This repository contains a data analytics project focused on human resources (HR) data. The dataset comprises 22,214 rows and 13 columns, with information about employees, including their ID, age, name, hire date, department, and termination date if applicable. The data was originally in a CSV file but has been loaded into a MySQL Relational Database Management System (RDBMS) for analysis.
The primary objective of this project is to perform comprehensive data analysis on the HR dataset. The analysis aims to extract valuable insights and patterns related to employee information, such as turnover rates, departmental trends, and more. By leveraging data analytics techniques, we hope to provide actionable recommendations for HR decision-makers.

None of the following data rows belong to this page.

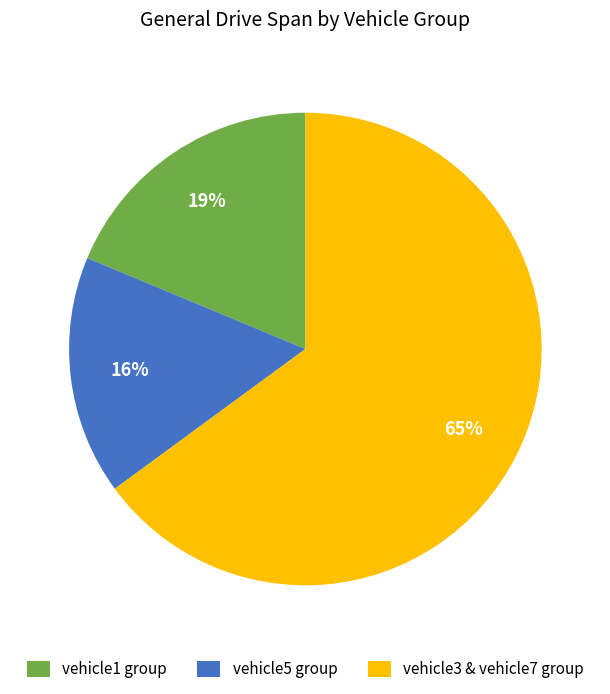

Between vehicle5 group and vehicle3 & vehicle7 group, which is larger?

vehicle3 & vehicle7 group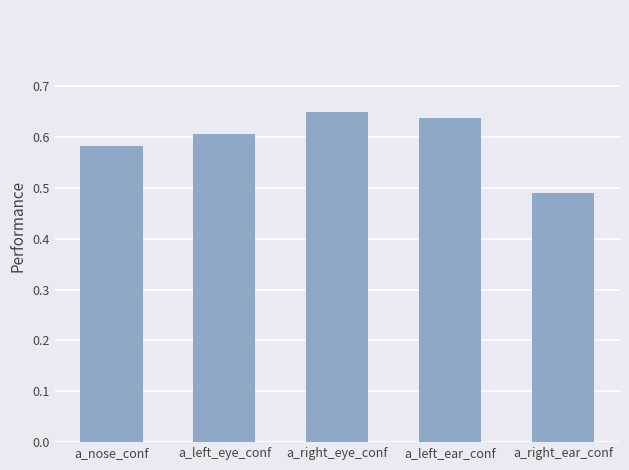

What is the label of the 4th bar from the right?

a_left_eye_conf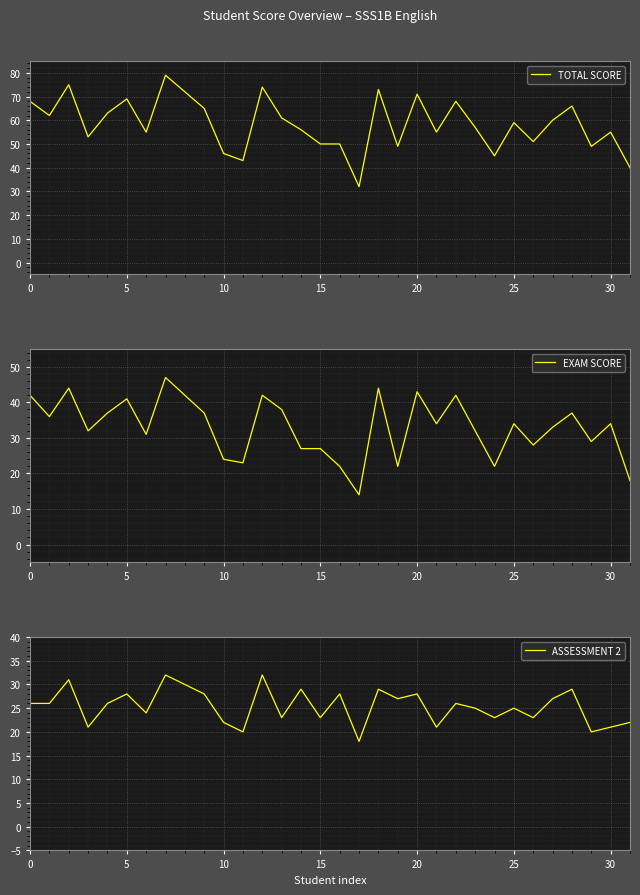

What is the approximate value of ASSESSMENT 2 at 21, to the nearest 10?

20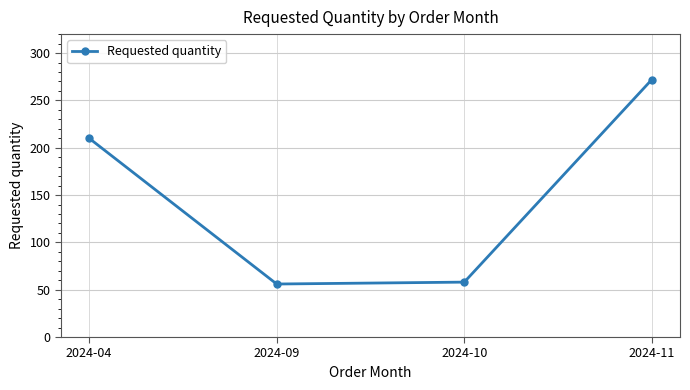

What is the difference between the maximum and minimum values?

216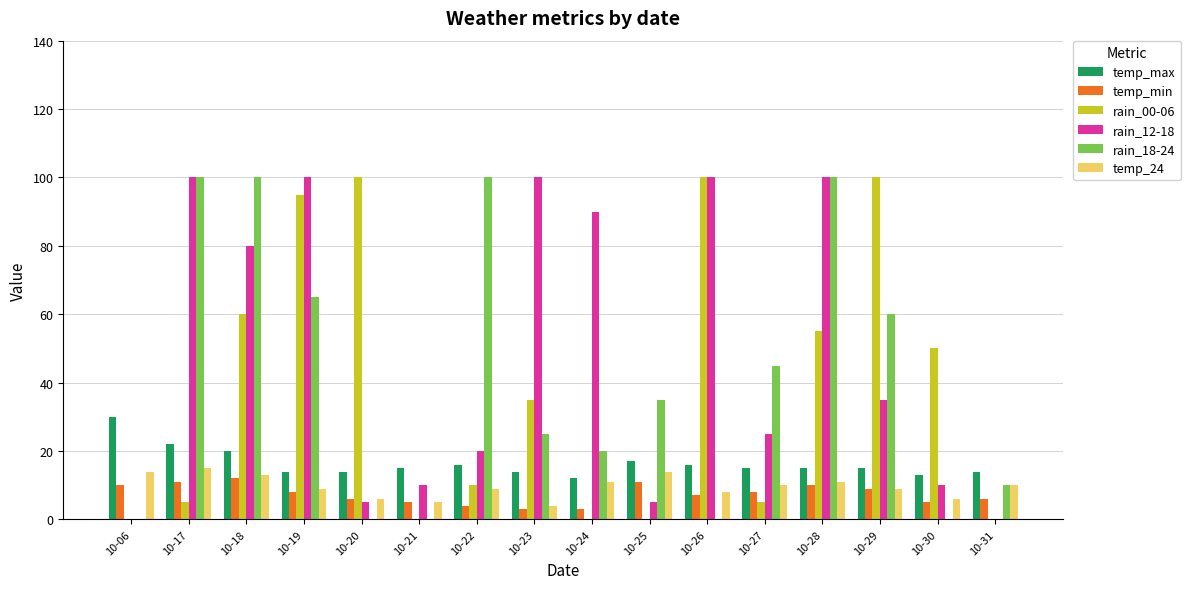

Is it true that temp_min equals 10 at 10-28?

True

The dataset consists of the following columns:
- Employee ID: A unique identifier for each employee.
- Age: The age of each employee.
- Name: The name of the employee.
- Hire Date: The date when the employee was hired.
- Department: The department to which the employee belongs.
- Termination Date: If applicable, the date when the employee left the company.
Before analysis, the dataset underwent a thorough cleaning and preprocessing phase to ensure data quality and consistency. The steps involved in data preparation include:
- Handling missing data.
- Correcting data types.
- Removing duplicates.
- Ensuring data consistency.
- Validating date formats.
- Handling outliers if necessary.
The core of this project revolves around data analysis. We explore various aspects of the HR data, including:
- Employee Demographics: Understanding the age distribution and other demographic characteristics of employees.
- Turnover Analysis: Analyzing turnover rates and identifying factors contributing to employee departures.
- Departmental Insights: Examining department-specific trends and performance.
- Tenure Analysis: Evaluating employee tenure and its impact on the organization.
- Time Series Analysis: Exploring patterns over time, including hiring and termination trends.
You may make a variety of visualizations in Power BI, such as bar charts, line graphs, pie charts, and heat maps. Make the visualizations specific to the measurements and patterns you want to highlight.
- MySQL: The dataset is stored in a MySQL RDBMS.
- GitHub: The project is hosted on GitHub to facilitate collaboration and sharing of results.
- PowerBI: The results of the analysis are visualised using PowerBI.
1. Gender Breakdown: The company has more male employees, but there is a gender balance between male and female employees. However, a very small number of the company identify as gender non-conforming.
2. Race/Ethnicity Diversity: White employees make up the largest single racial group within the company. However, the company has a good distribution of employees who are not white. With the total number of POC (people of colour) employees being greater than the number of white employees.
3. Age Distribution: Most of the employees are between the ages 25 - 54. Less than 1.5k employees are above the age of 55 and less than 2k employees are between the ages 18 - 24.
4. Location Distribution: Nearly 75% of the employees work at the headquarters, versus remote locations.
5. Average Tenure of Terminated Employees: The average length of employment for employees who have been terminated is 7 years.
6. Employee Distribution in Departments: Most of the employees work within the engineering department. Accounting comes second. The least amount of employees work within the auditing department.
7. Turnover Rate by Department: The auditing department has the highest turnover rate of 0.15.
8. Location of Employees: Ohio has the highest number of employees, at 14,788. The remaining employees are distributed nearly evenly across Michigan, Pennsylvania, Illinois, Indiana, Kentucky, and Wisconsin.
9. Employee Count Trend: The rate of termination has increased while the rate of hire has gone down by a bit, but not much.
In conclusion, the HR analytics project revealed a relatively balanced gender distribution, a diverse racial/ethnic composition, and a predominant age group of employees between 25 and 54. The majority of employees work at the company's headquarters, and the average tenure of terminated employees is 7 years. Engineering and accounting departments have the highest employee counts, while the auditing department experiences the highest turnover rate. Ohio houses the largest workforce, and there's a concerning trend of increasing terminations with a slight decline in hiring.